The reason for this removal of Congress from the Tamil-speaking region was language. In the Deccan or the Dakshinatya, a large part of the various languages like five to six very old and rich languages – ​​including Tamil, Malayalam and Urdu – were introduced as mother tongues and mediums of education of different communities. At the same time, due to British rule, the English language held a unique place in the far south of India.

Due to the short-sightedness of Hindi speaking Congress leaders – including Gandhi, Nehru, Patel, and Azad – the government of Rajagopalachari of Madras in 1937 tried to enact a language law in the parliament. About 70% of the people in the region spoke Tamil, which has a history of thousands of years. It is one of the oldest Indian languages. The original Tamil language dates back to 500 BC.

The population of the south jumped into the language movement against this decision of the Madras government. From 1937 to November 1939, about two thousand men and women were imprisoned. Local Congress workers also attacked the protesters.

The Muslims favoured Hindi which is a part of the Urdu language. During this long period, daily anti-Hindi street protests were held in the streets. The Congress leaders in Delhi did not understand the demands of the people of the region.

Finally, when the governor-general of British India declared World War II in November 1939, the Congress refused to take part in the war and withdrew its ministers from eight provinces as the war was declared without the consent of the Indians. Jinnah of the Muslim League supported the British declaration of war while Rajagopalachari resigned from the Madras government. The British governor declared the rule of the governor under the 1935 Act. At the same time the Hindi language law was repealed. As a result, the language movement was suspended at this stage.

This language movement in the South came back after the independence of India. On 26 January, 1950, the Indian Constitution added a clause that Hindi would be the main language in all states for the next 15 years, until the Republic Day of India on 26 January, 1965. The Congress leaders did not comprehend the anger of the people of the South as they were all from North India.

Since the adoption of the constitution, a dissatisfaction over the 17th chapter of the constitution started to spread everywhere except in the Hindi dominated areas. Tamil students continued to express their dissent over the language question on the Republic Day of India every year.
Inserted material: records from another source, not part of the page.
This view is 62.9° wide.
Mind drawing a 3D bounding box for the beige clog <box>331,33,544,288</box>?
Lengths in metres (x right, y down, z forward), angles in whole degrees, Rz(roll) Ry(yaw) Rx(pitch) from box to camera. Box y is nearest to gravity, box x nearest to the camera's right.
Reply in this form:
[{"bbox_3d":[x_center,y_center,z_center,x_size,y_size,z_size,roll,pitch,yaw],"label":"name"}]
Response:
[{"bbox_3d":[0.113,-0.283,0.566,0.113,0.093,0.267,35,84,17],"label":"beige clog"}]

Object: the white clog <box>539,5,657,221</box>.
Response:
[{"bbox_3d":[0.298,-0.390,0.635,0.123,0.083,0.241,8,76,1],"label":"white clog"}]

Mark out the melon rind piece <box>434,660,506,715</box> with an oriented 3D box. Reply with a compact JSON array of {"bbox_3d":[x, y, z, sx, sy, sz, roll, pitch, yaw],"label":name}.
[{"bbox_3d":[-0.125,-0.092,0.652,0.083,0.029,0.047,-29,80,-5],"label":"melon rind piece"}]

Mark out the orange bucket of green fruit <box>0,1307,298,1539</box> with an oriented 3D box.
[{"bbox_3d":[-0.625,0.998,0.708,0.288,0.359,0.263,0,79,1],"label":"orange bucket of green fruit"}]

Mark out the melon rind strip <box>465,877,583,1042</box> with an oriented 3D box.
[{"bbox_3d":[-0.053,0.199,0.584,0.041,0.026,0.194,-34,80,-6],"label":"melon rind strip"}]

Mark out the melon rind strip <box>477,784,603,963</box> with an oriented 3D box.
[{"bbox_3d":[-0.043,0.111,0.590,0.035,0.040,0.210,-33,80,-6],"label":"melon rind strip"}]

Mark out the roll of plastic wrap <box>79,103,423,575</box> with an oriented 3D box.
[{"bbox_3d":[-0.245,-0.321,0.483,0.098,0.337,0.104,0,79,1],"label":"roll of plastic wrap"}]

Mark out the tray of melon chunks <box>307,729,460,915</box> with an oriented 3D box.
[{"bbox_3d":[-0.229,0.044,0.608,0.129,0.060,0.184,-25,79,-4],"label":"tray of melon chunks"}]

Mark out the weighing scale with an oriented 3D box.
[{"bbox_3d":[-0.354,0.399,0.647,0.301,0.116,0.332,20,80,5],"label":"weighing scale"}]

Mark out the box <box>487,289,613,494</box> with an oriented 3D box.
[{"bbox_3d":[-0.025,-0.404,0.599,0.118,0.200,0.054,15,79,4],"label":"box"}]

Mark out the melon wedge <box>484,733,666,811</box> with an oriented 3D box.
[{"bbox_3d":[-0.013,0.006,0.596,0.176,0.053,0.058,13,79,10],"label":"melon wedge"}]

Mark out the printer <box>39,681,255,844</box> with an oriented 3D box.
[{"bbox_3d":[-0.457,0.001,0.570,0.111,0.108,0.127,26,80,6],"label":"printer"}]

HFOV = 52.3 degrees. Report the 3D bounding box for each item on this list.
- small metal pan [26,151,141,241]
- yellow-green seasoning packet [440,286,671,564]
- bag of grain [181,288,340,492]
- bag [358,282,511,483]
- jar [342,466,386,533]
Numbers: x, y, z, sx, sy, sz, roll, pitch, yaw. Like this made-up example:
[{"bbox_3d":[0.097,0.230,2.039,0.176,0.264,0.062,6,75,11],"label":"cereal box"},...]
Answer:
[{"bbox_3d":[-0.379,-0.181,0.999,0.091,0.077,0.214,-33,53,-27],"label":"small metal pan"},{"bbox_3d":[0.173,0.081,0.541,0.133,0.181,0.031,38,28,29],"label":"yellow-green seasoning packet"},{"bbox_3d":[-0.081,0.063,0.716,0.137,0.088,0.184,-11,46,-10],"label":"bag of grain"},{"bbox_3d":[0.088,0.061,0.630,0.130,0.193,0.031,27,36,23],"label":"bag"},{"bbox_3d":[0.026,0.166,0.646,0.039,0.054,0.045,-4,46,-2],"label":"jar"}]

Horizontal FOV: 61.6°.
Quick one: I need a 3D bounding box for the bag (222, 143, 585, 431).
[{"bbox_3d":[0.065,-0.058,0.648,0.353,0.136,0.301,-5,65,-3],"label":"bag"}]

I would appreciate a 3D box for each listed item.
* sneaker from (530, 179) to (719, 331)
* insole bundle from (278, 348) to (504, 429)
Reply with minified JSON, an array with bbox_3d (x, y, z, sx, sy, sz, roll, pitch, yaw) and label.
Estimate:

When Nehru visited Madras in 1958 and made derogatory remarks about the issue, calling it "stupid," another bloody protest broke out. Nehru probably did not learn a lesson from the history of the Bengali language movement in East Pakistan. On that day, around 300 people were wounded by gunshots. The movement was stopped brutally by force.

In later years, Nehru, realising the sentiments of the people of South India, amended the provisions of the Constitution on language in 1963, adding: any province may continue to use the English language after January 1965. However, Tamil students continued to protest being skeptical of the language of that change.

After Nehru's sudden death, Lal Bahadur Shastri became the prime minister of India. On 25 January, the day before the chapter on language of the constitution came into force, the students in Tamil Nadu gathered for a mass protest and Congress workers and police attacked them. Two school students set themselves on fire. 

That terrible riot affected all the other provinces of India. The spirit of the movement spread to non-Hindi-speaking provinces, including Assam and Bengal, and the Lal Bahadur Shastri government at the centre understood the importance of the crisis. The death toll in Tamil Nadu reached 300 and two Union ministers in the Shastri government resigned over the incident.

To cope with the situation, prime minister Shastri was forced to recognise the English language in a radio address. With the victory of the Tamil-speaking people's movement to recognise the English language, the Congress left Tamil Nadu forever. The DMK government came to power in the 1967 election and, after that, the Congress never came to power in the South.